Source records
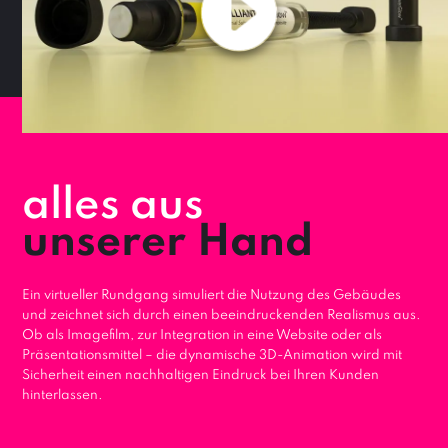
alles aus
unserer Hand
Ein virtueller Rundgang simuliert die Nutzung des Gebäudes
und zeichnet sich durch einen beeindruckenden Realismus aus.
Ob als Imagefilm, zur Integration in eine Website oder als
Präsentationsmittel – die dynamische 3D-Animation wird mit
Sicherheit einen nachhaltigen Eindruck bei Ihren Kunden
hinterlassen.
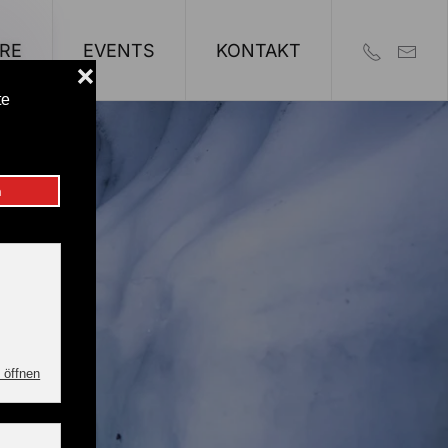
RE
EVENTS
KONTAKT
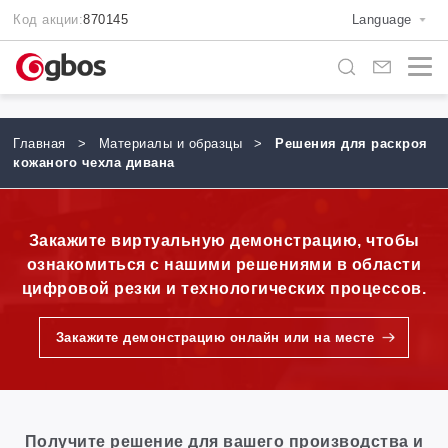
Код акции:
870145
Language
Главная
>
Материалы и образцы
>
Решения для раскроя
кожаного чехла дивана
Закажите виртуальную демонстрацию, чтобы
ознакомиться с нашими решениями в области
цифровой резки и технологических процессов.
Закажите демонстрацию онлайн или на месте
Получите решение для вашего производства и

**ACTION ITEM:**
Every line above that holds the word "einen" is to be found and copied.

**EXERCISE SOLUTION:**
und zeichnet sich durch einen beeindruckenden Realismus aus.
Sicherheit einen nachhaltigen Eindruck bei Ihren Kunden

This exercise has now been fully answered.